UV-Based Patterning of Polymeric Substrates for Cell Culture Applications

Abstract

We studied the physico/chemical effects of deep UV irradiation of polystyrene, polymethylmethacrylate and polycarbonate with respect to cell adhesion in vitro. Photochemical modifications of the polymer surfaces yielded active peroxide compounds which allowed graft coupling of acrylic monomers (acrylamide, acrylic acid) together with oxidized chemical groups which were identified by X-ray photoelectron spectroscopy, dye binding and contact angle titrations as being mainly carboxylic groups.

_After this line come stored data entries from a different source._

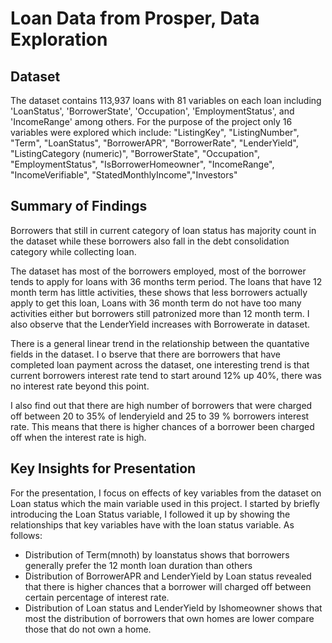 # Loan Data from Prosper, Data Exploration
 
 
## Dataset

The dataset contains 113,937 loans with 81 variables on each loan including 'LoanStatus', 'BorrowerState', 'Occupation', 'EmploymentStatus', and 'IncomeRange' among others.
For the purpose of the project only 16 variables were explored which include:
"ListingKey", "ListingNumber", "Term", "LoanStatus", "BorrowerAPR", "BorrowerRate", "LenderYield", "ListingCategory (numeric)", "BorrowerState", "Occupation", "EmploymentStatus", "IsBorrowerHomeowner", "IncomeRange", "IncomeVerifiable", "StatedMonthlyIncome","Investors"


## Summary of Findings

Borrowers that still in current category of loan status has majority count in the dataset while these borrowers also fall in the debt consolidation category while collecting loan. 

The dataset has most of the borrowers employed, most of the borrower tends to apply for loans with 36 months term period. The loans that have 12 month term has little activities, these shows that less borrowers actually apply to get this loan, Loans with 36 month term do not have too many activities either but borrowers still patronized more than 12 month term. I also observe that the LenderYield increases with Borrowerate in dataset.

There is a general linear trend in the relationship between the quantative fields in the dataset. I o bserve that there are borrowers that have completed loan payment across the dataset, one interesting trend is that current borrowers interest rate tend to start around 12% up 40%, there was no interest rate beyond this point.

I also find out that there are high number of borrowers that were charged off between 20 to 35% of lenderyield and  25 to 39 % borrowers interest rate. This means that there is higher chances of a borrower been charged off when the interest rate is high.



## Key Insights for Presentation

For the presentation, I focus on effects of key variables from the dataset on Loan status which the main variable used in this project. I started by briefly introducing the Loan Status variable, I followed it up by showing the relationships that key variables have with the loan status variable. As follows:
- Distribution of Term(mnoth) by loanstatus shows that borrowers generally prefer the 12 month loan duration than others
- Distribution of BorrowerAPR and LenderYield by Loan status revealed that there is higher chances that a borrower will charged off between certain percentage of interest rate.
- Distribution of Loan status and LenderYield by Ishomeowner shows that most the distribution of borrowers that own homes are lower compare those that do not own a home.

It was observed that hepatocytes (HepG2, human hepatoma cell line) and fibroblasts (L929, murine cell line) exhibit strong adhesion on the irradiated polymer surfaces. Masked irradiations opened a simple, fast, and economical route to obtain chemically patterned polymeric substrates for structured cell adhesion. This is more advantageous as compared to silane based patterning techniques on glass or thiol based patterning on gold due to the elimination of any chemical treatment, the clean room compatibility and the small size of achieved structures. The described cell patterning technique may become a useful tool for the study of a variety of defined co-cultures (for example hepatocytes and fibroblasts), neuronal networks, intercellular communication, organogenesis and for applications like biosensors or engineered highly functional tissues and implants as bioartificial organs.